All of that may or may not happen, my points were this:

a) VR video porn isn't enough to steer the market because the large companies are the engine that's driving the VR "industry", not consumer dollars and short term economic forces, and they're investing in this family of technologies because it represents the future and final platform for computing.

b) Interactive realtime porn is cost prohibitive for production for the same reason and same degree that non-porn is. If there's not enough money to produce a Tomb Raider VR then you're not going to have a Nude Raider VR mod. So the first Tomb Raider VR probably isn't going to be funded by consumer dollars, but rather platform holder dollars. There will no doubt be porn and sexualized content, but you're still looking at something that's narrow in commercial appeal and cultural uptake relative to what these corporations are wanting out of this venture, so it's not going to have a meaningful impact on business decisions that define or shape the industry or progress of technology. Porn will go along for the ride just as it did print, film, telephone, VHS, internet, and interactive content.
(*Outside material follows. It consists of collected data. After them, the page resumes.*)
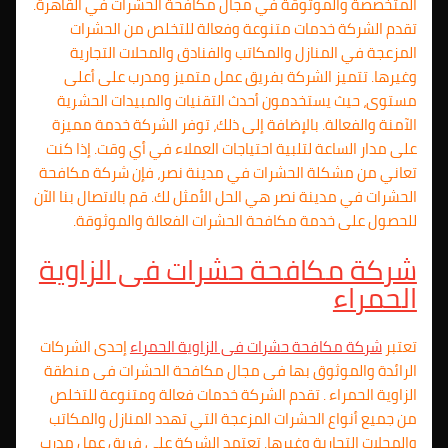
المتخصصة والموثوقة في مجال مكافحة الحشرات في القاهرة.
تقدم الشركة خدمات متنوعة وفعالة للتخلص من الحشرات
المزعجة في المنازل والمكاتب والفنادق والمحلات التجارية
وغيرها. تتميز الشركة بفريق عمل متميز ومدرب على أعلى
مستوى، حيث يستخدمون أحدث التقنيات والمبيدات الحشرية
الآمنة والفعالة. بالإضافة إلى ذلك، توفر الشركة خدمة مميزة
على مدار الساعة لتلبية احتياجات العملاء في أي وقت. إذا كنت
تعاني من مشكلة الحشرات في مدينة نصر، فإن شركة مكافحة
الحشرات في مدينة نصر هي الحل الأمثل لك. قم بالاتصال بنا الآن
للحصول على خدمة مكافحة الحشرات الفعالة والموثوقة.
شركة مكافحة حشرات فى الزاوية
الحمراء
تعتبر
شركة مكافحة حشرات فى الزاوية الحمراء
إحدى الشركات
الرائدة والموثوق بها فى مجال مكافحة الحشرات فى منطقة
الزاوية الحمراء . تقدم الشركة خدمات فعالة ومتنوعة للتخلص
من جميع أنواع الحشرات المزعجة التي تهدد المنازل والمكاتب
والمحلات التجارية وغيرها. تعتمد الشركة على فريق عمل مدرب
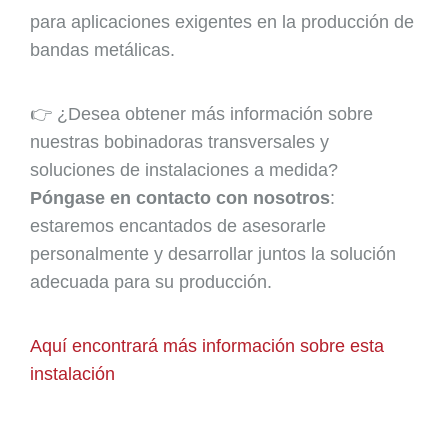
para aplicaciones exigentes en la producción de
bandas metálicas.
👉 ¿Desea obtener más información sobre
nuestras bobinadoras transversales y
soluciones de instalaciones a medida?
Póngase en contacto con nosotros
:
estaremos encantados de asesorarle
personalmente y desarrollar juntos la solución
adecuada para su producción.
Aquí encontrará más información sobre esta
instalación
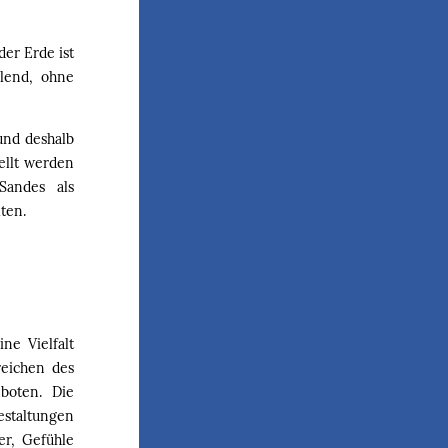
er Erde ist
lend, ohne
und deshalb
ellt werden
Sandes als
ten.
ne Vielfalt
reichen des
eboten. Die
estaltungen
er, Gefühle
a) This is where our opinions obviously diverge. I don't view VR as the future and final platform for computing. If anything I think AR has more of a place there, but even then, it's only a part of it, not the final form. And large platform holders are currently defining the smaller VR niche, but phone manufacturers are currently defining the large VR marketplace. While the smaller VR niche is vastly more capable, it remains to be seen whether that will gain significant traction over a long period of time.
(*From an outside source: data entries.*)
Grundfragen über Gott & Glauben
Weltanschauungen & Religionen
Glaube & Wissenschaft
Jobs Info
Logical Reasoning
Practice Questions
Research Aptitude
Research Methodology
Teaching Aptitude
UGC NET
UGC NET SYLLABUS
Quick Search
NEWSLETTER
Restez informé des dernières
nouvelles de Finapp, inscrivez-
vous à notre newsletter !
b) Interactive realtime porn has been made for well over a decade now. Cost of production or lack of interest isn't the main reason it is mostly absent from many countries. There are significant moral barriers (laws and general social upbringing) in many countries. Similar to how violence in movies don't receive nearly as much attention in the US as violence in video games. Only on a much larger scale. Yes, as I mentioned, they're unlikely to get AAA budgets. But they are made. Heck, there are even pornographic MMOs, and those are generally significantly more costly to produce and operate than your traditional single player game.

Regards,
SB
 
a) In this context I would use AR/VR interchangeably. Facebook/Oculus are doing R&D in AR as well. The tech and content that serves one will also serve the other in the long term time frames I was talking about here.

b) Interactive real time porn exists as a tiny subset of interactive real time entertainment. It will also exist in VR as a small subset. The fact that they would exist was never in question, the issue was whether porn would be a driver of VR (either economically or socio-culturally) rather than PSVR, regular gaming or anything else.
 
Maybe there'll be a market for that sort of thing once we get to the point of having something analogous to the film "Her", where an AI is able to function well enough to be a general social companion rather than something you jerk off to for 10 minutes and turn off.

You know what I'd find even better? A hot girl I can jerk off to for 10 minutes and then turn it off.